Did you rebuild the kraken_processing.cpp as outlined above? That fixed it for me.

[jenniferlu717]

@theo-allnutt-bioinformatics I am behind on fixing bugs for this software but it is by no means unsupported. Pull requests help the most for me if others are able to identify the issues.

This general error was caused when I switched to c++. I believe I originally had this running in python but it takes a significantly longer amount of time, hence why the switch was made.

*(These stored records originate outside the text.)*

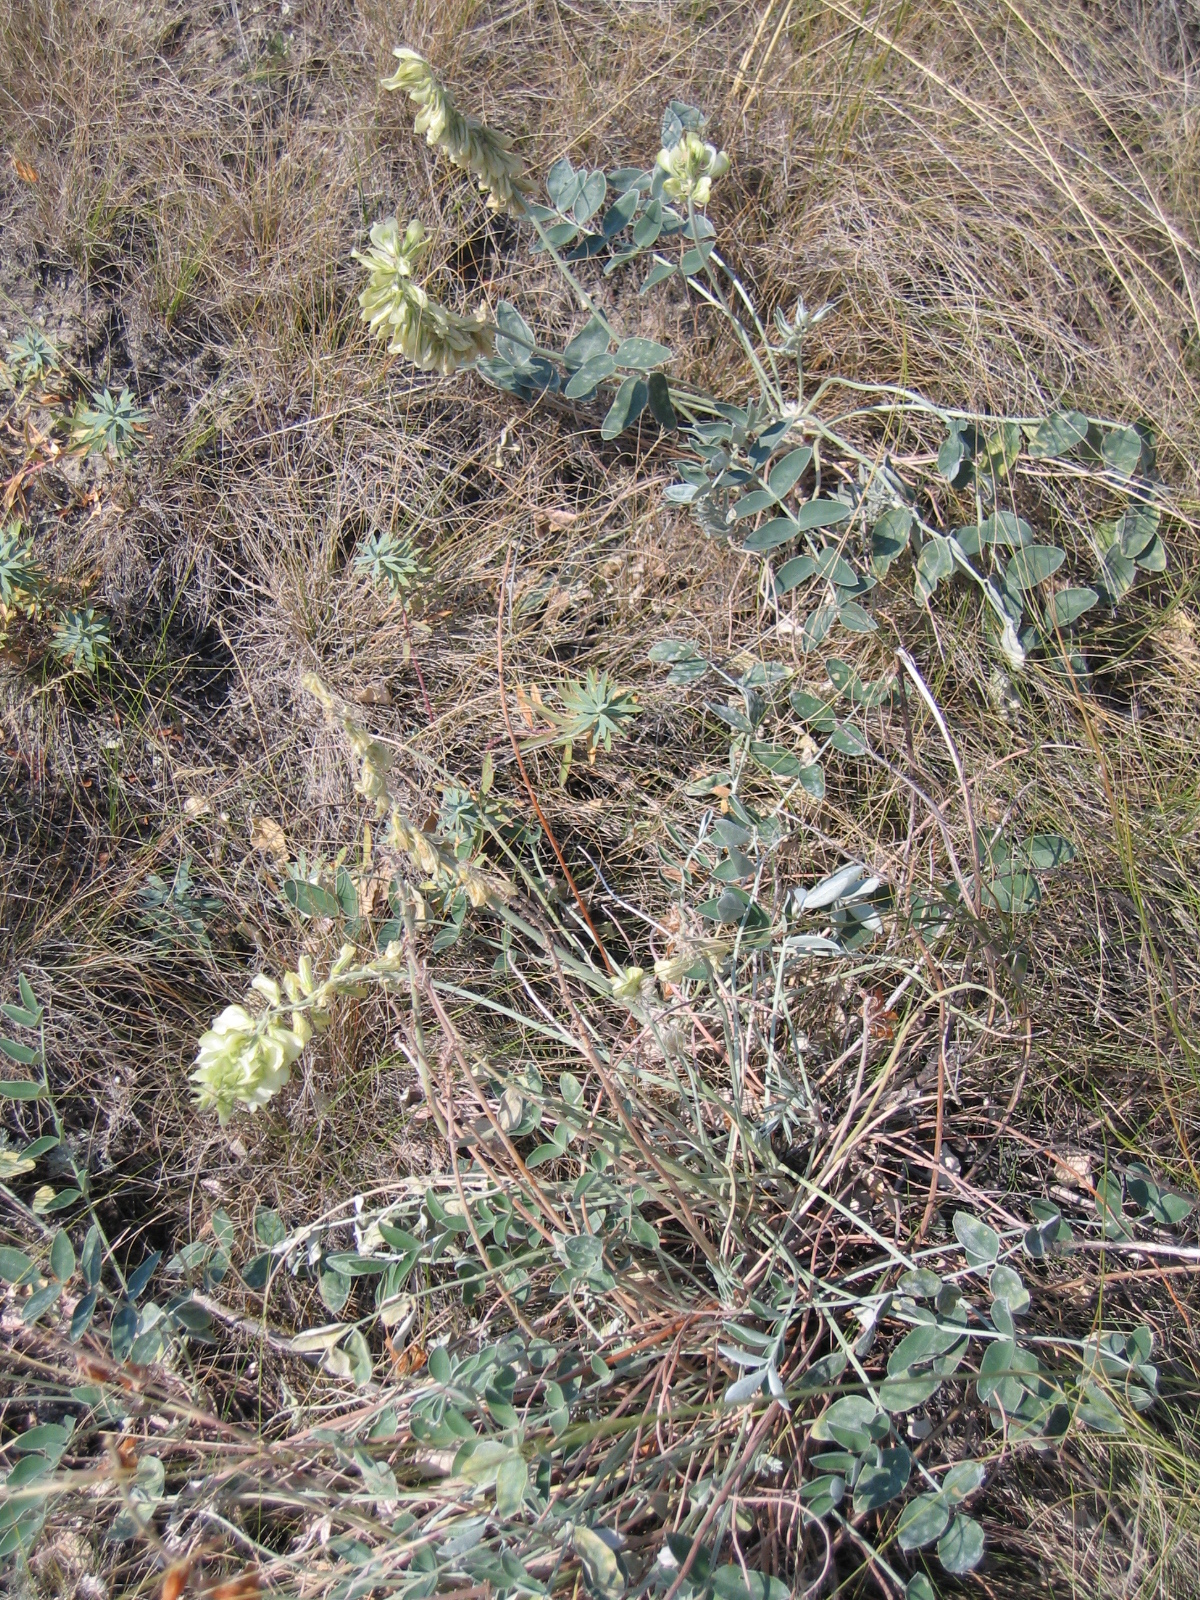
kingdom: Plantae
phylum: Tracheophyta
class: Magnoliopsida
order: Fabales
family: Fabaceae
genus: Hedysarum
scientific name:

@brandoninvergo thank you so much for your thorough investigation. I'm doing my best to fix the bugs .

[emilyvansyoc]

Hello, I'm running into the same problem using both a micromamba install and git clone install. I am running this based on the kraken2 fungal database. When installing with git clone and running the install script, when trying to run 'bracken-build' it gives this error: Bracken/bracken-build: line 229: syntax error: unexpected end of file (let me know if you'd like me to open that in a separate issue)

When I broke it down and ran individual steps as specified in the manual, I get through the same Segmentation fault error as has been described above. This repeats in both a conda install and the Git clone install, and does not vary based on memory or threads for the submitted job on a SLURM system.

I'm having trouble interpreting all of the debugging happening above. Is there a quick fix for this and a chunk of code that I can manually insert into the kmer2read_distr script based on a specific comment in the above thread?